Duhaime's Law Dictionary

Demurrage Definition:

A term of transportation law which refers to the damages payable to a carrier as compensation for lost time.

Derived from the French word demeurer, which means to stay or remain somewhere although the legal definition refers to damages paid in respect of a delay in a transportation or charterparty contract. The days specified by the ship to load or unload are called lay days. When a charterer exceeds that time, the damages are pre-specified, liquidated, and known as demurrage.

In Norfolk Southern Railway, Justice Peter Fay of the United States Court of Appeals, Eleventh Circuit wrote:

"The right to assess detention or demurrage charges against parties to a transportation contract for delay in releasing transportation equipment is well established at common law.

"Motor carriers term such a delay as detention while rail carriers refer to it as demurrage. Prior to rail transport, demurrage was recognized in maritime law as the amount to be paid for delay in loading, unloading, or sailing beyond the time specified.

"Unlike maritime law, a railroad carrier can collect demurrage even if the shipping contract contains no provision to that effect. In the railroad setting, demurrage charges serve a twofold purpose. One is to secure compensation for the use of the car and of the track which it occupies. The other is to promote car efficiency by providing a deterrent against undue detention. As such, demurrage charges are properly assessed even if the cause for the delay is beyond the party's control, unless the carrier itself is responsible for the delay."

In Law of Demurrage, author Hugo Tieberg defined it as:

"(P)ayment provided by contract or by law for the use by the charterer of time beyond which is conceived to be normally necessary for loading or discharging of a ship of for the performance of certain functions relating thereto."

Causes for the delay need not necessarily be related to the charterer’s action and include ice demurrage, or repairs occasioned by collision.

In English law, demurrage is taken as a per diem (daily) rate and always as a fixed sum, liquidated damages; damages contemplated upon in advance, "just in case", by the contracting parties.

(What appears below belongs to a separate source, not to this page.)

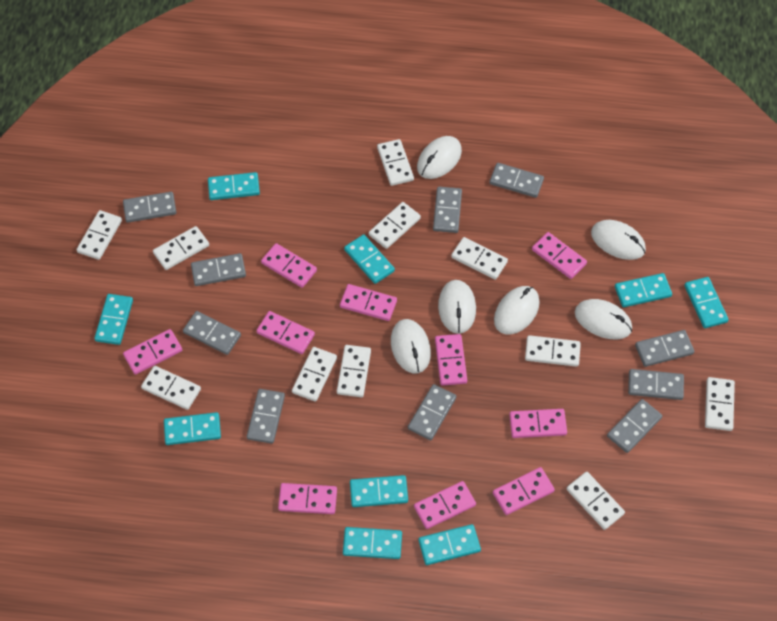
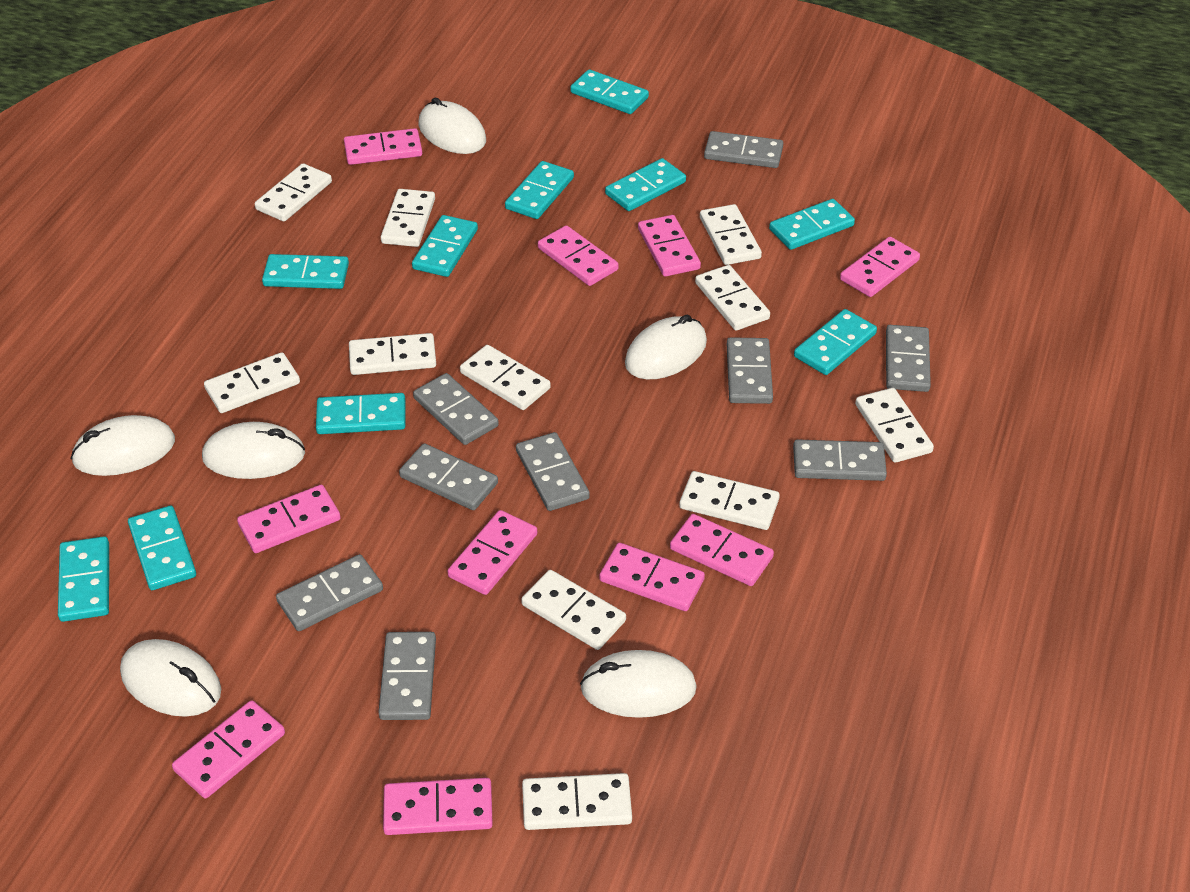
grey domino: [123,192,176,223] [183,311,241,355] [191,253,246,286] [247,389,285,444] [408,384,456,440] [433,187,462,233] [489,163,544,198] [607,399,662,453] [628,369,684,400] [635,330,694,367] = 10 -> [276,554,383,631] [378,632,436,720] [399,443,498,510] [413,373,499,445] [516,432,590,511] [704,131,783,168] [727,337,773,404] [793,440,887,481] [886,325,931,392] = 9
turquoise domino: [94,294,133,345] [164,412,221,445] [208,172,260,200] [343,527,402,559] [344,234,395,284] [350,475,408,507] [418,524,481,565] [615,273,672,307] [684,277,729,328] = 9 -> [58,536,109,622] [128,506,196,590] [262,254,349,289] [316,393,406,434] [412,215,478,277] [505,161,574,219] [570,69,649,114] [605,158,686,211] [769,199,855,250] [794,309,877,375] = 10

In Maritime Law, the authors wrote:

"Demurrage is usually typically quoted at a certain rate per day and pro rata for a part day. If no limit is set to the number of days on demurrage, the shipowner is bound to keep the ship at the loading port as long as it is necessary for the charterer to load,or at lease until commercial frustration overtakes their contract, since the charterer is paying extra for the privilege of detaining the ship. Commonly, however, a fixed number of days on demurrage is stipulated in the charterparty (contract) so that holding over longer is a breach of contract."

Days beyond the specified date for the end of the charter, and during which demurrage accrues, are called demurrage days.


  • Gold, E. and others, Maritime Law (Toronto: Irwin Law, 2003), pages 390-391.
  • Moor Line Ltd. v Distillers Co Ltd 1912 SC 514
  • Nielsen v Wait 16 QBD 67 (1885)
  • Norfolk Southern Railway Co. v. Groves, 586 F. 3d 1273 (2009)
  • Tiberg, Hugo, The Law of Demurrage (London: Sweet and Maxwell, 1995), pages 1-3.